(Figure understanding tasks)

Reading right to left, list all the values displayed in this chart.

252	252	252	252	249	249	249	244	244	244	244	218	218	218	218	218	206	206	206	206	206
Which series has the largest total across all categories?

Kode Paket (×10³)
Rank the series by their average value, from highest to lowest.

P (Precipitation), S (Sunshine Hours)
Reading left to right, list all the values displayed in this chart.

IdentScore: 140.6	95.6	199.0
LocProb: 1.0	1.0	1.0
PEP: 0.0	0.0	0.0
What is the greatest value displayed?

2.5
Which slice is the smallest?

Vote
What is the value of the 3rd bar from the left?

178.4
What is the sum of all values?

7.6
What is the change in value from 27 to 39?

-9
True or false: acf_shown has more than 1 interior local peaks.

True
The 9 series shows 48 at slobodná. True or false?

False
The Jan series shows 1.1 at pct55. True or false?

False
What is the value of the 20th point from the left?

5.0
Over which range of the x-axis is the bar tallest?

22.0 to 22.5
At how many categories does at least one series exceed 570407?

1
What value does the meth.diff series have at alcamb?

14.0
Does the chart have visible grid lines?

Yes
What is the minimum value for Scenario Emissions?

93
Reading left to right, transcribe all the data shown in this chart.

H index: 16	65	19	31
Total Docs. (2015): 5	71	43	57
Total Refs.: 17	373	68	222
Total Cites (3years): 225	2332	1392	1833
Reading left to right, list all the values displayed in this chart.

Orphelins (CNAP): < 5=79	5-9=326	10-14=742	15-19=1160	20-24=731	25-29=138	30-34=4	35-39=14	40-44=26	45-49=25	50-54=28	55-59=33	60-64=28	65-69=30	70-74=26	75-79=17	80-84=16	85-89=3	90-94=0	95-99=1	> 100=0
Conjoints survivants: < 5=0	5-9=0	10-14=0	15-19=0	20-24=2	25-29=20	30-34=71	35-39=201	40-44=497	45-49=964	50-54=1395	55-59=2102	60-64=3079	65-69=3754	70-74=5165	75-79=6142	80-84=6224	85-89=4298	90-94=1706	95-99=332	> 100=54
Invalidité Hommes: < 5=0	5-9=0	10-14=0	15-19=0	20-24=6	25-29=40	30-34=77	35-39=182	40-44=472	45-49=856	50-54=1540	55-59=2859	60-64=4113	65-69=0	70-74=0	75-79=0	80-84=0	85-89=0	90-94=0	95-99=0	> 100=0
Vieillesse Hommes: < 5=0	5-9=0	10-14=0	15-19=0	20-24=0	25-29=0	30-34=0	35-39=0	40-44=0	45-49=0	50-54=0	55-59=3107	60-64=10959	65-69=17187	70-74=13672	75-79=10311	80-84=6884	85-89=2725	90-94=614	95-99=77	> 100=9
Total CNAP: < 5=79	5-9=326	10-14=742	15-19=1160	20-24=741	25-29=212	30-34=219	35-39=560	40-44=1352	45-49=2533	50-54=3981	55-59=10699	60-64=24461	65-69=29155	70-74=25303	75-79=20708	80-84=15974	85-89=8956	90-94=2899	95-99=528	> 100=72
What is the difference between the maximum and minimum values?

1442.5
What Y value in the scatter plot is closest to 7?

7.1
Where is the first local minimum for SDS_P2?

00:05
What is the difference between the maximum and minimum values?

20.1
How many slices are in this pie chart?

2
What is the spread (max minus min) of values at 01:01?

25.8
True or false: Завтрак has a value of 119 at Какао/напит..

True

=== Assigned task ===
Please recast all of the material above as a numbered list, leaving out the blank lines.

=== Your response ===
1. Reading right to left, list all the values displayed in this chart.
2. 252	252	252	252	249	249	249	244	244	244	244	218	218	218	218	218	206	206	206	206	206
3. Which series has the largest total across all categories?
4. Kode Paket (×10³)
5. Rank the series by their average value, from highest to lowest.
6. P (Precipitation), S (Sunshine Hours)
7. Reading left to right, list all the values displayed in this chart.
8. IdentScore: 140.6	95.6	199.0
9. LocProb: 1.0	1.0	1.0
10. PEP: 0.0	0.0	0.0
11. What is the greatest value displayed?
12. 2.5
13. Which slice is the smallest?
14. Vote
15. What is the value of the 3rd bar from the left?
16. 178.4
17. What is the sum of all values?
18. 7.6
19. What is the change in value from 27 to 39?
20. -9
21. True or false: acf_shown has more than 1 interior local peaks.
22. True
23. The 9 series shows 48 at slobodná. True or false?
24. False
25. The Jan series shows 1.1 at pct55. True or false?
26. False
27. What is the value of the 20th point from the left?
28. 5.0
29. Over which range of the x-axis is the bar tallest?
30. 22.0 to 22.5
31. At how many categories does at least one series exceed 570407?
32. 1
33. What value does the meth.diff series have at alcamb?
34. 14.0
35. Does the chart have visible grid lines?
36. Yes
37. What is the minimum value for Scenario Emissions?
38. 93
39. Reading left to right, transcribe all the data shown in this chart.
40. H index: 16	65	19	31
41. Total Docs. (2015): 5	71	43	57
42. Total Refs.: 17	373	68	222
43. Total Cites (3years): 225	2332	1392	1833
44. Reading left to right, list all the values displayed in this chart.
45. Orphelins (CNAP): < 5=79	5-9=326	10-14=742	15-19=1160	20-24=731	25-29=138	30-34=4	35-39=14	40-44=26	45-49=25	50-54=28	55-59=33	60-64=28	65-69=30	70-74=26	75-79=17	80-84=16	85-89=3	90-94=0	95-99=1	> 100=0
46. Conjoints survivants: < 5=0	5-9=0	10-14=0	15-19=0	20-24=2	25-29=20	30-34=71	35-39=201	40-44=497	45-49=964	50-54=1395	55-59=2102	60-64=3079	65-69=3754	70-74=5165	75-79=6142	80-84=6224	85-89=4298	90-94=1706	95-99=332	> 100=54
47. Invalidité Hommes: < 5=0	5-9=0	10-14=0	15-19=0	20-24=6	25-29=40	30-34=77	35-39=182	40-44=472	45-49=856	50-54=1540	55-59=2859	60-64=4113	65-69=0	70-74=0	75-79=0	80-84=0	85-89=0	90-94=0	95-99=0	> 100=0
48. Vieillesse Hommes: < 5=0	5-9=0	10-14=0	15-19=0	20-24=0	25-29=0	30-34=0	35-39=0	40-44=0	45-49=0	50-54=0	55-59=3107	60-64=10959	65-69=17187	70-74=13672	75-79=10311	80-84=6884	85-89=2725	90-94=614	95-99=77	> 100=9
49. Total CNAP: < 5=79	5-9=326	10-14=742	15-19=1160	20-24=741	25-29=212	30-34=219	35-39=560	40-44=1352	45-49=2533	50-54=3981	55-59=10699	60-64=24461	65-69=29155	70-74=25303	75-79=20708	80-84=15974	85-89=8956	90-94=2899	95-99=528	> 100=72
50. What is the difference between the maximum and minimum values?
51. 1442.5
52. What Y value in the scatter plot is closest to 7?
53. 7.1
54. Where is the first local minimum for SDS_P2?
55. 00:05
56. What is the difference between the maximum and minimum values?
57. 20.1
58. How many slices are in this pie chart?
59. 2
60. What is the spread (max minus min) of values at 01:01?
61. 25.8
62. True or false: Завтрак has a value of 119 at Какао/напит..
63. True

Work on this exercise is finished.